For the Love of Vinyl. The Album Art of Hipgnosis

Liking the look of something is more than enough reason to use it.” This easy philosophy lies at the heart of the success of Hipgnosis, the graphic-design firm responsible for some of the most legendary album covers of the ’70s and early ’80s: Pink Floyd’s The Dark Side of the Moon, with its iconic prism and rainbow; Led Zeppelin’s Houses of the Holy, with its naked blond sprites ascending toward a glowing orange sky; Styx’s Pieces of Eight, an anomaly even today with its severe, sharp close-ups of glamorous middle-aged women.
Hipgnosis founders Storm Thorgerson and Aubrey Powell didn’t stray far from the aforementioned credo in assembling For the Love of Vinyl. The designers, both erstwhile film students with no formal training in graphics (fonts “were alien to us”), here eschew the traditional timeline and the practice of grouping works according to artist and instead leap from decade to decade, from Syd Barrett to Rainbow to T. Rex, recounting in vivid detail the process of creating each cover. Thorgerson and Powell are entertainingly candid, whether recalling a photo shoot for 10cc’s Look Hear? starring a live sheep on a psychiatrist’s couch (the animal, spooked by the ocean it was posing in front of, had to be calmed by “two large dogs and a snort of Valium”) or geeking out over the description in Bill and Ted’s Excellent Adventure of ancient Greece as “a time when much of the world looked like the cover of the Led Zeppelin album Houses of the Holy.”

Set task:
Reproduce, word for word, the part of the text about Hipgnosis album art starting with "Liking the look" and going on through "glamorous middle-aged women.".

Listed entries:
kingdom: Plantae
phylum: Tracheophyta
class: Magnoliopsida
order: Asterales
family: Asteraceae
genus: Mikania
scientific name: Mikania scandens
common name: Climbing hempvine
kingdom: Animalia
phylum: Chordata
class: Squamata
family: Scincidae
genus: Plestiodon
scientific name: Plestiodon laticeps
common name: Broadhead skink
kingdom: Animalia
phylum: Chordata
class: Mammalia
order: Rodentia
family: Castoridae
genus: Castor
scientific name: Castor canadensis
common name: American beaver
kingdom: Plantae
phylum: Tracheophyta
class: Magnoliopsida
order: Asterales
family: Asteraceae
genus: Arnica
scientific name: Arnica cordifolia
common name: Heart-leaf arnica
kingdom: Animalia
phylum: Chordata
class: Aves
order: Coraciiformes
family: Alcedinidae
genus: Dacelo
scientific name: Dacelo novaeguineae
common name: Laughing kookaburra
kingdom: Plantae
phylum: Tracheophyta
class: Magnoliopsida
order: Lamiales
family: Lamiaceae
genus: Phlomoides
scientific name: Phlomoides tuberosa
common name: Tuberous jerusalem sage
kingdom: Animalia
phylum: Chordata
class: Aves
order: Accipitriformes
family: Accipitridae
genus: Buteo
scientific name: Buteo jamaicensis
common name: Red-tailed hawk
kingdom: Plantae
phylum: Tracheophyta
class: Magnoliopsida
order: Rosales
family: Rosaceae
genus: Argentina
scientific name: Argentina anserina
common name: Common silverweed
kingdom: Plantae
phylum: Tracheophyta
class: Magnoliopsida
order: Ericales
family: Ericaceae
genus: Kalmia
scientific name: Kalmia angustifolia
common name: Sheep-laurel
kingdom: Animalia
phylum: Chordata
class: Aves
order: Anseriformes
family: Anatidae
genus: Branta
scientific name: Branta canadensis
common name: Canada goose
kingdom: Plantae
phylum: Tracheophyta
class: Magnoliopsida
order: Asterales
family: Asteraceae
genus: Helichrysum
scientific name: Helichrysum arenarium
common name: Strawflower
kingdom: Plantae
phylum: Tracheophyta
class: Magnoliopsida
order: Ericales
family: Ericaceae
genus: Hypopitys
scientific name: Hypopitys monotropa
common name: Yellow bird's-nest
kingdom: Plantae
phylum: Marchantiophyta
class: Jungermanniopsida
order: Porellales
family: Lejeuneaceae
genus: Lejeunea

Reply to the exercise:
Liking the look of something is more than enough reason to use it.” This easy philosophy lies at the heart of the success of Hipgnosis, the graphic-design firm responsible for some of the most legendary album covers of the ’70s and early ’80s: Pink Floyd’s The Dark Side of the Moon, with its iconic prism and rainbow; Led Zeppelin’s Houses of the Holy, with its naked blond sprites ascending toward a glowing orange sky; Styx’s Pieces of Eight, an anomaly even today with its severe, sharp close-ups of glamorous middle-aged women.